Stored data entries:

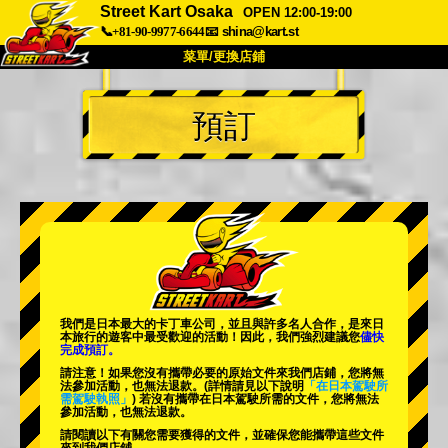
Street Kart Osaka
OPEN 12:00-19:00
📞+81-90-9977-6644
📧
shina@kart.st
菜單/更換店鋪
首頁
預訂
關於
規格
價格
交通方式
顧客聲音
常見問題
公司
預訂
更換店鋪
東京品川 #1
東京秋葉原#1
東京秋葉原#2
東京澀谷
我們是日本最大的卡丁車公司，並且與
許多名人
合作，是來日
東京澀谷附屬
東京灣
本旅行的遊客中
最受歡迎的活動
！因此，我們強烈建議您
儘快
完成預訂。
東京淺草
大阪
請注意！如果您沒有攜帶必要的原始文件來我們店鋪，您將無
法參加活動，也無法退款。
(詳情請見以下說明
「在日本駕駛所
需駕駛執照」
) 若沒有攜帶在日本駕駛所需的文件，您將無法
沖繩
參加活動，也無法退款。
請閱讀以下有關您需要獲得的文件，並確保您能攜帶這些文件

▶ Your task
Images are to be left out when the records above are written out again exactly.

▶ Written solution
Street Kart Osaka
OPEN 12:00-19:00
📞+81-90-9977-6644
📧
shina@kart.st
菜單/更換店鋪
首頁
預訂
關於
規格
價格
交通方式
顧客聲音
常見問題
公司
預訂
更換店鋪
東京品川 #1
東京秋葉原#1
東京秋葉原#2
東京澀谷
我們是日本最大的卡丁車公司，並且與
許多名人
合作，是來日
東京澀谷附屬
東京灣
本旅行的遊客中
最受歡迎的活動
！因此，我們強烈建議您
儘快
完成預訂。
東京淺草
大阪
請注意！如果您沒有攜帶必要的原始文件來我們店鋪，您將無
法參加活動，也無法退款。
(詳情請見以下說明
「在日本駕駛所
需駕駛執照」
) 若沒有攜帶在日本駕駛所需的文件，您將無法
沖繩
參加活動，也無法退款。
請閱讀以下有關您需要獲得的文件，並確保您能攜帶這些文件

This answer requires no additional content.